Saved entries →
■ ■ ■ ■

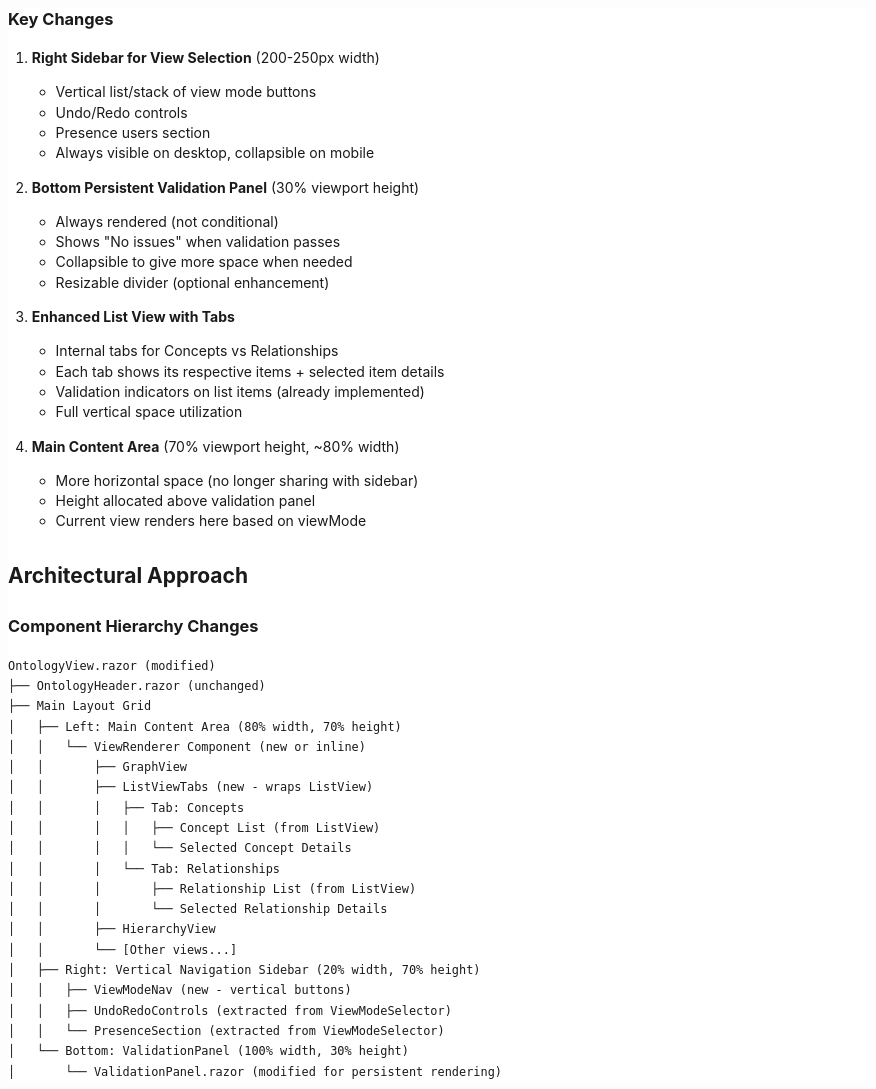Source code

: ### Key Changes

1. **Right Sidebar for View Selection** (200-250px width)
   - Vertical list/stack of view mode buttons
   - Undo/Redo controls
   - Presence users section
   - Always visible on desktop, collapsible on mobile

2. **Bottom Persistent Validation Panel** (30% viewport height)
   - Always rendered (not conditional)
   - Shows "No issues" when validation passes
   - Collapsible to give more space when needed
   - Resizable divider (optional enhancement)

3. **Enhanced List View with Tabs**
   - Internal tabs for Concepts vs Relationships
   - Each tab shows its respective items + selected item details
   - Validation indicators on list items (already implemented)
   - Full vertical space utilization

4. **Main Content Area** (70% viewport height, ~80% width)
   - More horizontal space (no longer sharing with sidebar)
   - Height allocated above validation panel
   - Current view renders here based on viewMode

## Architectural Approach

### Component Hierarchy Changes

```
OntologyView.razor (modified)
├── OntologyHeader.razor (unchanged)
├── Main Layout Grid
│   ├── Left: Main Content Area (80% width, 70% height)
│   │   └── ViewRenderer Component (new or inline)
│   │       ├── GraphView
│   │       ├── ListViewTabs (new - wraps ListView)
│   │       │   ├── Tab: Concepts
│   │       │   │   ├── Concept List (from ListView)
│   │       │   │   └── Selected Concept Details
│   │       │   └── Tab: Relationships
│   │       │       ├── Relationship List (from ListView)
│   │       │       └── Selected Relationship Details
│   │       ├── HierarchyView
│   │       └── [Other views...]
│   ├── Right: Vertical Navigation Sidebar (20% width, 70% height)
│   │   ├── ViewModeNav (new - vertical buttons)
│   │   ├── UndoRedoControls (extracted from ViewModeSelector)
│   │   └── PresenceSection (extracted from ViewModeSelector)
│   └── Bottom: ValidationPanel (100% width, 30% height)
│       └── ValidationPanel.razor (modified for persistent rendering)
```

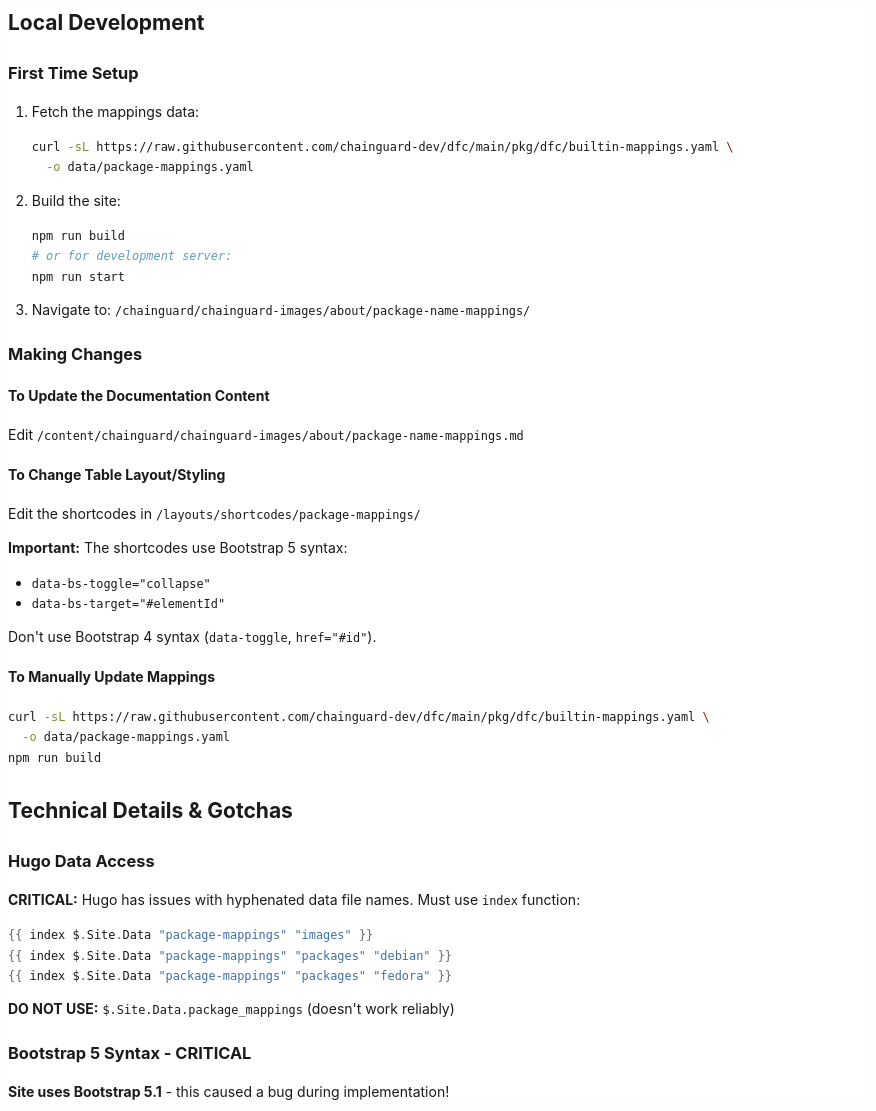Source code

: ## Local Development

### First Time Setup
1. Fetch the mappings data:
   ```bash
   curl -sL https://raw.githubusercontent.com/chainguard-dev/dfc/main/pkg/dfc/builtin-mappings.yaml \
     -o data/package-mappings.yaml
   ```

2. Build the site:
   ```bash
   npm run build
   # or for development server:
   npm run start
   ```

3. Navigate to: `/chainguard/chainguard-images/about/package-name-mappings/`

### Making Changes

#### To Update the Documentation Content
Edit `/content/chainguard/chainguard-images/about/package-name-mappings.md`

#### To Change Table Layout/Styling
Edit the shortcodes in `/layouts/shortcodes/package-mappings/`

**Important:** The shortcodes use Bootstrap 5 syntax:
- `data-bs-toggle="collapse"`
- `data-bs-target="#elementId"`

Don't use Bootstrap 4 syntax (`data-toggle`, `href="#id"`).

#### To Manually Update Mappings
```bash
curl -sL https://raw.githubusercontent.com/chainguard-dev/dfc/main/pkg/dfc/builtin-mappings.yaml \
  -o data/package-mappings.yaml
npm run build
```

## Technical Details & Gotchas

### Hugo Data Access
**CRITICAL:** Hugo has issues with hyphenated data file names. Must use `index` function:
```go
{{ index $.Site.Data "package-mappings" "images" }}
{{ index $.Site.Data "package-mappings" "packages" "debian" }}
{{ index $.Site.Data "package-mappings" "packages" "fedora" }}
```

**DO NOT USE:** `$.Site.Data.package_mappings` (doesn't work reliably)

### Bootstrap 5 Syntax - CRITICAL
**Site uses Bootstrap 5.1** - this caused a bug during implementation!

■ ■ ■ ■

Looking at the records above, work out how many lines include the string "Bottom". Give the number and nothing else.

RESPONSE AREA →
2